Het Centraal Bureau voor de Statistiek (CBS) heeft in samenwerking met de Koninklijke Vereniging van de Nederlandse Chemische Industrie (VNCI) en de Rijksdienst voor Ondernemend Nederland (RVO) een pilotonderzoek uitgevoerd naar het gebruik van biomassa als grondstof. Dit onderzoek, gebaseerd op data over het verslagjaar 2023, markeert een belangrijke stap in het monitoren van de transitie van fossiele grondstoffen naar hernieuwbare alternatieven.
De noodzaak om fossiele grondstoffen te vervangen door hernieuwbare bronnen staat centraal in de energietransitie.

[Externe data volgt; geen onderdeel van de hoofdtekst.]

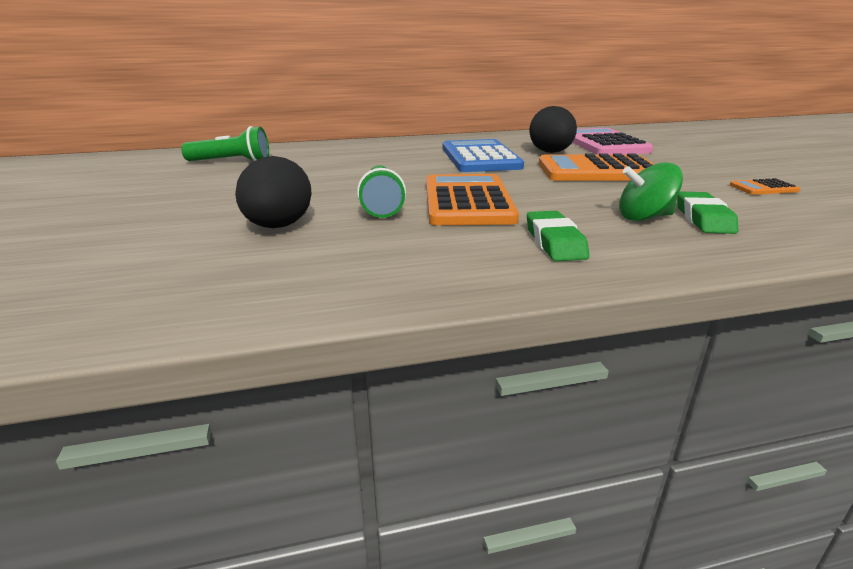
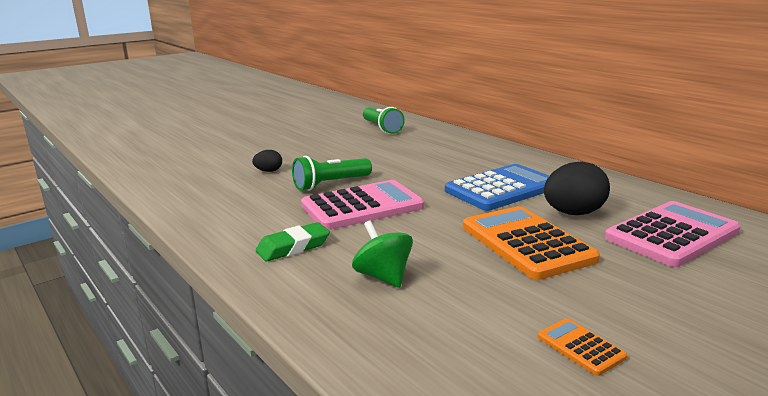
camera: 65 degrees right, 5 degrees down
black egg [235,156,312,228] -> black egg [252,150,282,172], size x0.51
orange calculator [426,174,519,225] -> pink calculator [301,180,424,230]
green eraser [677,192,738,234] -> none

Producten zoals plastic, traditioneel vervaardigd uit aardolie, moeten in de toekomst meer gebruikmaken van biomassa. Om deze verschuiving te volgen, heeft de Europese Unie vanaf 2024 een verplichte uitbreiding toegevoegd aan de energiestatistieken: het monitoren van niet-energetisch biomassagebruik.

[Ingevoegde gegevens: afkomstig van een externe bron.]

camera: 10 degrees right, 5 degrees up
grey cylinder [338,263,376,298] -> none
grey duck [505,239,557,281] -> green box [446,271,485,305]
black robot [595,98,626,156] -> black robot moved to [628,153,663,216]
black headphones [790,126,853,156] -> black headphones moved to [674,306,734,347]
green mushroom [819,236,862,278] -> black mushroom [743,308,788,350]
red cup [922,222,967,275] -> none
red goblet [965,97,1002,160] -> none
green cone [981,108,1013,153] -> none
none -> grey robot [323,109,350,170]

Het CBS voerde de pilot uit om inzicht te krijgen in de huidige situatie en om een methodologie te ontwikkelen waarmee deze ontwikkeling nauwkeurig gevolgd kan worden. De scope van het onderzoek richtte zich specifiek op toepassingen waarbij biomassa fossiele grondstoffen vervangt, zoals de productie van bioplastics. Toepassingen zoals biomassa in de bouw of textiel bleven buiten beschouwing.

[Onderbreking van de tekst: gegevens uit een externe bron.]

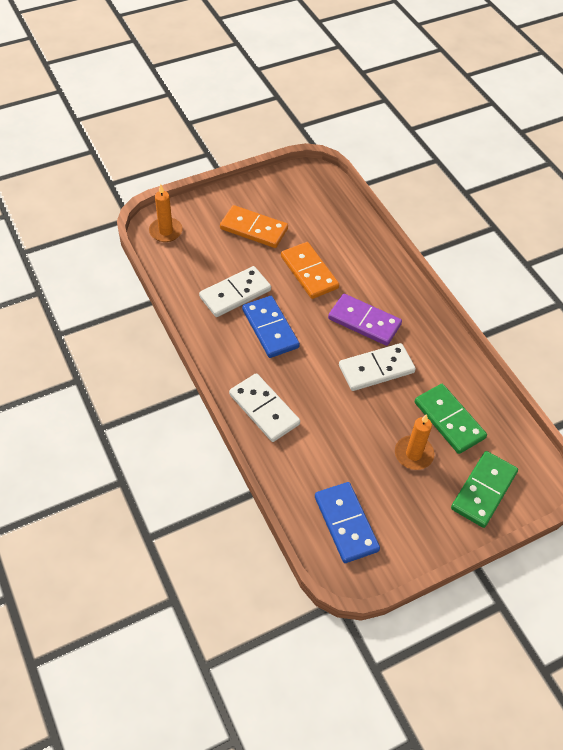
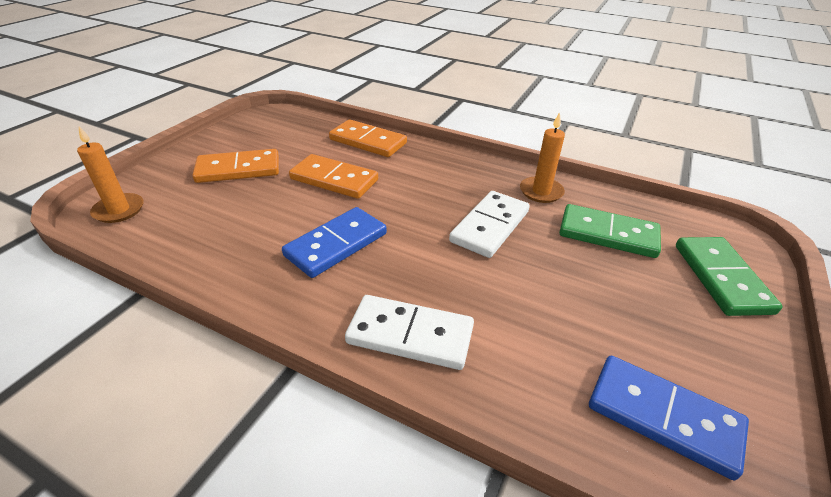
camera: 35 degrees left, 15 degrees down
white domino [199,266,271,317] -> none
blue domino [242,296,300,358] -> blue domino turned 75 degrees counterclockwise [282,207,387,278]
purple domino [328,294,402,346] -> none
orange candle [395,414,434,470] -> orange candle moved to [520,112,565,203]
none -> orange domino [329,119,407,157]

Methodologie en uitvoering
Voor het onderzoek heeft het CBS 69 bedrijven benaderd, voornamelijk uit de chemische sector, waarvan 44 een vragenlijst hebben ingevuld. De vragenlijst was gericht op het vaststellen van biomassagebruik, het type biomassa, en de certificering. Daarnaast werd gekeken naar de herkomst van biomassa en de locatie van de conversieprocessen.
Om dubbel tellen te voorkomen, werd specifiek gelet op de rol van tussenproducten, zoals bio-ethanol. De expertise van RVO en feedback uit eerdere enquêtes werden benut om de juiste doelgroep te selecteren. De kwalitatieve inzichten uit gesprekken met bedrijven boden aanvullende informatie over technologische en commerciële uitdagingen.
Belangrijkste bevindingen
Uit het onderzoek blijkt dat in 2023 slechts een klein aantal bedrijven (9 procent) biomassa als grondstof heeft gebruikt. De meeste bedrijven geven echter aan dat ze bezig zijn met onderzoek en technologieontwikkeling om biomassa in hun processen op te nemen. Een belangrijke barrière is de hogere kostprijs van biogebaseerde producten, waarvoor klanten vaak nog niet bereid zijn extra te betalen.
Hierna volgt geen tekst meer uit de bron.